I heard it uttered for the first time half a century ago by my little sister, who disappeared and still dodges all efforts to locate her. In the Romance language of our childhood, the word would sound just like turtle, creatures as equally mysterious as that bathroom business may have appeared to her too.
I smiled because the word doesn’t really mean turtle; it only resembles it in the tongue I often he will never learn from me. I also found it funny because, of all the words in that language that he understands but refuses to speak, tarugo is the one that he does.
When she vanished, sore and resentful towards my parents, I was turning into their enforcer. Late night calls would be always followed by an unbearable heartache.
I’d get to their place and she’d be branding a knife against them. They’d be cowered on a corner, two frail and disoriented seniors, threaten by a past failure, now bigger and stronger and always addled by who knows what, besides alcohol.
When she took off, leaving a trail of profoundly dysfunctional kids in her wake, my parents stepped in and cared for them. My sister took with her the conviction that I was one of them and it’s likely that I’d never get a chance to explain myself.
I also smiled because suddenly I was thrown back to our childhood, the two of us harmonizing pop songs on the roof of our house.
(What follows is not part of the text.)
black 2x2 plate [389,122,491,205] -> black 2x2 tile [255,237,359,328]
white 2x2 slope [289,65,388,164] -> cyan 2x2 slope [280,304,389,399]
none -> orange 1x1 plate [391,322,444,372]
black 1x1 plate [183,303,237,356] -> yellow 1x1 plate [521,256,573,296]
The games we played to survive those times, though, still haunt me to tears.
Her voice, now a faint, gentle lullaby that soothes me through turbulent nights, was like a safety code; side by side, we were partners in misfit and protectors of each other against our bigger and stronger tormentors.
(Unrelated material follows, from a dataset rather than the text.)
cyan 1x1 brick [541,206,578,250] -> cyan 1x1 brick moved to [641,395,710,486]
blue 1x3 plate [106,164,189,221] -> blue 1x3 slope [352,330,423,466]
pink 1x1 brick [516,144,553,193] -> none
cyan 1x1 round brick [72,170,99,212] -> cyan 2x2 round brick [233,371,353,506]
Gifted with an astounding talent for colors, drawing was her first love. But it got crushed by so many heartbreaks and falls. If she’d pursued it, she’d probably be making a comfortable living as an artist today. Instead, nothing ever worked her way.
Adopted in the wake of my first sister’s freakish death, she became the replacement child who could never muffle my mother’s grief. Inconsolable that her only girl chocked to death, my Mom must’ve thought her new one would help her heal. And for a while, it seemed to work.
Two of her three older brothers never knew she was adopted. She even resembled the family looks. It was never an issue and, to my parents’ credit, she got all the restricted love and indiscriminate rage they could muster upon us.
Soon enough, my illustrious, over-achiever and exceedingly cruel Dad would start deconstructing the love we were entitled to, and the physical punishments he inflicted upon us knew no boundaries. Two of the brothers survived it, but she took a different, twisted path.
Years after I left, she was still their biggest source of shame, and the one probably paying the highest price. We’ve mostly dragged on through life but managed to soldier on; none escaped the wrath’s curse, though, and we still tread a pathfull of pins and needles.
Hers was the proverbial spiral to the bottom and not only through the bottle. I still get bitter emails from one of her daughters, who hates the day she was born. Her first son, who became my legally half-brother, is another petty lawbreaker, with an assortment of dispersed kin who he’s left to fend for themselves.
Fair to say, she’ll never know that tarugo will connect her to my own son, whatever he goes, for I plan to make sure he knows its origins. He’ll probably keep misusing it, adding ‘big’ to it, even though it already means, as far as I remember, big.
But at least I still smile when he repeats it. Which is something that never occurs to me whenever I think about my sister.